Summary: We apply a new simulation technique proposed in Wang and Landau (WL) Phys. Rev. Lett. 86, 2050 (2001)] to sampling of three-dimensional lattice and continuous models of polymer chains. Distributions obtained by homogeneous (unconditional) random walks are compared with results of entropic sampling (ES) within the WL algorithm. While homogeneous sampling gives reliable results typically in the range of 4-5 orders of magnitude, the WL entropic sampling yields them in the range of 20-30 orders and even larger with comparable computer effort. A combination of homogeneous and WL sampling provides reliable data for events with probabilities down to 10-35.
For the lattice model we consider both the athermal case (self-avoiding walks, SAWs) and the thermal case when an energy is attributed to each contact between nonbonded monomers in a self-avoiding walk. For short chains the simulation results are checked by comparison with the exact data. In WL calculations for chain lengths up to \(N=300\) scaling relations for SAWs are well reproduced. In the thermal case distribution over the number of contacts is obtained in the \(N\)-range up to \(N=100\) and the canonical averages – internal energy, heat capacity, excess canonical entropy, mean square end-to-end distance – are calculated as a result in a wide temperature range.

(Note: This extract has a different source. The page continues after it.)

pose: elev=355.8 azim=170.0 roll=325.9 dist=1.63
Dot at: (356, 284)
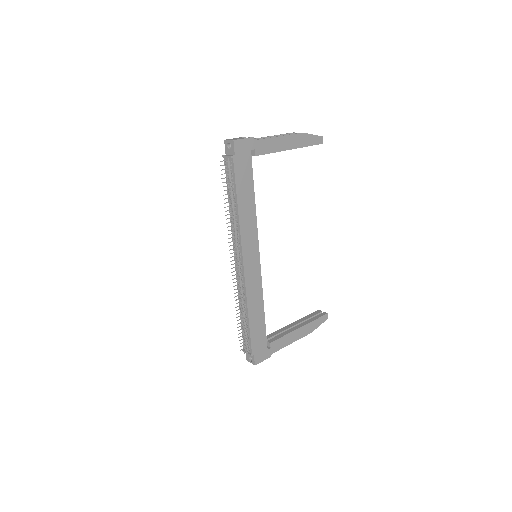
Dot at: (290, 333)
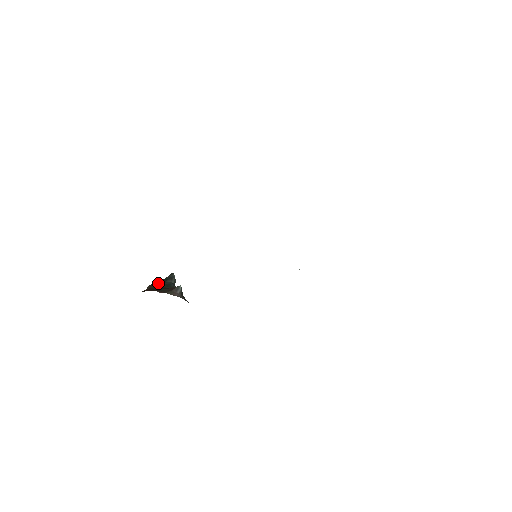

The continuous model is studied in the athermal case. By sorting conformations of a continuous phantom freely joined \(N\)-bonded chain with a unit bond length over a stochastic variable, the minimum distance between nonbonded beads, we determine the probability distribution for the \(N\)-bonded chain with hard sphere monomer units over its diameter a in the complete diameter range, \(0 \leq a \leq 2\), within a single ES run. This distribution provides us with excess specific entropy for a set of diameters a in this range. Calculations were made for chain lengths up to \(N = 100\) and results were extrapolated to \(N \to \infty\) for a in the range \(0 \leq a \leq 1.25\).